• [Task to carry out]: Where the line with "slide_number [1187, 1071, 1340, 1125]" appears in the records below, start there and transcribe each line exactly through the last.

Dataset entries
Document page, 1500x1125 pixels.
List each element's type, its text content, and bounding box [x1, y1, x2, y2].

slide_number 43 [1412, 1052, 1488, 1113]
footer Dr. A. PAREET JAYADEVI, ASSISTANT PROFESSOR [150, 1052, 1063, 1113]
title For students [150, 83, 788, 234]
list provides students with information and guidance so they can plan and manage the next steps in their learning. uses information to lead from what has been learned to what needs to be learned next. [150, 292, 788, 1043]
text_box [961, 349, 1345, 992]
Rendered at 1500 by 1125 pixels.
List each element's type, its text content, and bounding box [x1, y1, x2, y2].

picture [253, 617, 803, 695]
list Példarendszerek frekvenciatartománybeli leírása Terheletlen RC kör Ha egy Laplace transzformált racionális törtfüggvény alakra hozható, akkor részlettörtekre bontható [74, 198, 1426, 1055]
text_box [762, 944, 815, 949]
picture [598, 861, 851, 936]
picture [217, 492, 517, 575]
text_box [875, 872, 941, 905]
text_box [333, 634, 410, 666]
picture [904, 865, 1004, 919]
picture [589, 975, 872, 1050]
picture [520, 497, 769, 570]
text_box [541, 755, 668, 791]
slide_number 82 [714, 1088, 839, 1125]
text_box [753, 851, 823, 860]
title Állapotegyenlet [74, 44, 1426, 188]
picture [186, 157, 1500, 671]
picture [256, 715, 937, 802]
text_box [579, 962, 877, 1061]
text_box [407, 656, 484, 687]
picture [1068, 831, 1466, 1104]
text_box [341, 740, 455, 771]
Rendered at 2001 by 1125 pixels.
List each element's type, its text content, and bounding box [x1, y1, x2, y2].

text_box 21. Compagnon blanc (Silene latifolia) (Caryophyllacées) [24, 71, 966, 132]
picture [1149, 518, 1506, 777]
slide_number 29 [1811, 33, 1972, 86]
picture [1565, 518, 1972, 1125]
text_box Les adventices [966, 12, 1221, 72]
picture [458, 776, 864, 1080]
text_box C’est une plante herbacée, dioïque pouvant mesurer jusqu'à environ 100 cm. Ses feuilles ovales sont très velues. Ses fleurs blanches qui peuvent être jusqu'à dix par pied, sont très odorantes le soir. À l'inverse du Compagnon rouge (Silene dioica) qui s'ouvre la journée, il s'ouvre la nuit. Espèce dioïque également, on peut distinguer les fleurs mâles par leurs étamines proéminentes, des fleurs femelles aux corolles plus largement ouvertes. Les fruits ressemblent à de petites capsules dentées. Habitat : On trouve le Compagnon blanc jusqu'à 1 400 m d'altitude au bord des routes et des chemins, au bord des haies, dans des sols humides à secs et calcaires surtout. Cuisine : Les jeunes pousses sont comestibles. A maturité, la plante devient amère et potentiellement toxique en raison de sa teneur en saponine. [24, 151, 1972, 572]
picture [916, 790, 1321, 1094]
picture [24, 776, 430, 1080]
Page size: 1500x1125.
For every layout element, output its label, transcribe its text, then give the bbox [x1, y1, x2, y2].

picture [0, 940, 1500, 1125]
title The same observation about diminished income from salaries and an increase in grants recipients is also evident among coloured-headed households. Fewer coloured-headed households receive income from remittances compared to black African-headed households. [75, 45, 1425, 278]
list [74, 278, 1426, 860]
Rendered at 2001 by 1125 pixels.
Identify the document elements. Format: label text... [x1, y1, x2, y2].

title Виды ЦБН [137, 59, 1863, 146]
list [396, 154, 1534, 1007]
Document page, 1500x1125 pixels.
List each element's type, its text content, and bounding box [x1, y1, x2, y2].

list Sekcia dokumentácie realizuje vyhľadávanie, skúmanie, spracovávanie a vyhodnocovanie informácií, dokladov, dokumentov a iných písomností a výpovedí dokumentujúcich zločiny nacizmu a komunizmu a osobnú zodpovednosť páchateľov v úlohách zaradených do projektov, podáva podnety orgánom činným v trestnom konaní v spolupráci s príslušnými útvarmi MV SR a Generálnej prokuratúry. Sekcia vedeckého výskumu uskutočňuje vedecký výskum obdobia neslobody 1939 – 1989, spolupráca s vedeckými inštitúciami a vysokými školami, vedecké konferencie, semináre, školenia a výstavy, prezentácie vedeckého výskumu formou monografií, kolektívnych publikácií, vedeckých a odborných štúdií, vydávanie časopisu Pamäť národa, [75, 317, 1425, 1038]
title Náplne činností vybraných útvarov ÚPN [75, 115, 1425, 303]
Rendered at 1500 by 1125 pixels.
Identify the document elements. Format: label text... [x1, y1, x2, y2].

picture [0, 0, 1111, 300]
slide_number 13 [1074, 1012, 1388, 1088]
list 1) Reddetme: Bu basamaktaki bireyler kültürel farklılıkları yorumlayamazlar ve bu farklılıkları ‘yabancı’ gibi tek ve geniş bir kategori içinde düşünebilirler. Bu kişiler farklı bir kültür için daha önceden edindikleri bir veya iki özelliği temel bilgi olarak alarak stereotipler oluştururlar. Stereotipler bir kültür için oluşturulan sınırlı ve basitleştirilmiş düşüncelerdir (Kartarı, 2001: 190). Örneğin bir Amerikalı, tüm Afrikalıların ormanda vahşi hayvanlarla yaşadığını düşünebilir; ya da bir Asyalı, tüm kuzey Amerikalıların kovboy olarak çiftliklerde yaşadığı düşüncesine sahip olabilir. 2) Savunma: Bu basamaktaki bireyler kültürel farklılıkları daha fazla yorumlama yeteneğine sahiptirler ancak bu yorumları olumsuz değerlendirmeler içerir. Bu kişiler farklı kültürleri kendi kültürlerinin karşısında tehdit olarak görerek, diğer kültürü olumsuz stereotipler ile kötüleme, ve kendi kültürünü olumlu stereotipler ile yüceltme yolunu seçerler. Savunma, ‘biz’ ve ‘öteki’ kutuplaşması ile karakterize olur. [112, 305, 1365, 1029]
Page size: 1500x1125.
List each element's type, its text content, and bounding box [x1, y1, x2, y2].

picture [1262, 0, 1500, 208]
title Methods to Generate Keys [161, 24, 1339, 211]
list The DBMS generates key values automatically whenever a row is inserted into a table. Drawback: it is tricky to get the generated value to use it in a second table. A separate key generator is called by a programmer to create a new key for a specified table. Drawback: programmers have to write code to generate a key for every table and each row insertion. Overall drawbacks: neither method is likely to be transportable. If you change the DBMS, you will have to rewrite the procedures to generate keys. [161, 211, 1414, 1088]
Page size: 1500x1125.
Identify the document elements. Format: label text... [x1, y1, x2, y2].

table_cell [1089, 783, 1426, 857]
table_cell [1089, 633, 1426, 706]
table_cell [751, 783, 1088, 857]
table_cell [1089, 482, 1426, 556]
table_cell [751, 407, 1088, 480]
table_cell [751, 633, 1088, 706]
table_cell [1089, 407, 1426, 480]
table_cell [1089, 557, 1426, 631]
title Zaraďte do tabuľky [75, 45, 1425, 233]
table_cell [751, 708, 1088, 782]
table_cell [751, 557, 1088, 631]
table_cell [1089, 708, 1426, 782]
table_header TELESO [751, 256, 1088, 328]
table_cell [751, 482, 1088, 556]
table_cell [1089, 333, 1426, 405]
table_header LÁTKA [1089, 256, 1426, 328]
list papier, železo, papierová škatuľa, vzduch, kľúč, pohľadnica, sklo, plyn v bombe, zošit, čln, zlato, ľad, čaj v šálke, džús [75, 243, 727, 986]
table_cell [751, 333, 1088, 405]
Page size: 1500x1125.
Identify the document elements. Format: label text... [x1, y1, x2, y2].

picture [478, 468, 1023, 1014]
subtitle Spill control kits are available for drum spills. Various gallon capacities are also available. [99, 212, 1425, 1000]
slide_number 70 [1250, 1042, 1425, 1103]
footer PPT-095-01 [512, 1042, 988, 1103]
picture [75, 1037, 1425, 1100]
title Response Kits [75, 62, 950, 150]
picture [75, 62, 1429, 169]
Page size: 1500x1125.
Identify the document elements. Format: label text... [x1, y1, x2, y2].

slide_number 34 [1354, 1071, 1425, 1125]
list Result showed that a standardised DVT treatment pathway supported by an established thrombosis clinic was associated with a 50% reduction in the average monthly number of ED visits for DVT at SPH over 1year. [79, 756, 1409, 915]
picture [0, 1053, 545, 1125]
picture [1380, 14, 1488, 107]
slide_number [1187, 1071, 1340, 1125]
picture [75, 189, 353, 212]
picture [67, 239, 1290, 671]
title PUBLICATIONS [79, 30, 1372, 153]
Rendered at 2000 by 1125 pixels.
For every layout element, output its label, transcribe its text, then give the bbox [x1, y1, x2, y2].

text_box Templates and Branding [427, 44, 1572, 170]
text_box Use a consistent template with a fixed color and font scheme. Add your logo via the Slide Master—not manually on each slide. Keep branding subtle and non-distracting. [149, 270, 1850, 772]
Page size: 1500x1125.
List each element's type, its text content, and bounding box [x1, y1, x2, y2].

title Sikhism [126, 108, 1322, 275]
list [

• [Response]:
slide_number [1187, 1071, 1340, 1125]
picture [75, 189, 353, 212]
picture [67, 239, 1290, 671]
title PUBLICATIONS [79, 30, 1372, 153]
Rendered at 2000 by 1125 pixels.
For every layout element, output its label, transcribe its text, then give the bbox [x1, y1, x2, y2].

text_box Templates and Branding [427, 44, 1572, 170]
text_box Use a consistent template with a fixed color and font scheme. Add your logo via the Slide Master—not manually on each slide. Keep branding subtle and non-distracting. [149, 270, 1850, 772]
Page size: 1500x1125.
List each element's type, its text content, and bounding box [x1, y1, x2, y2].

title Sikhism [126, 108, 1322, 275]
list [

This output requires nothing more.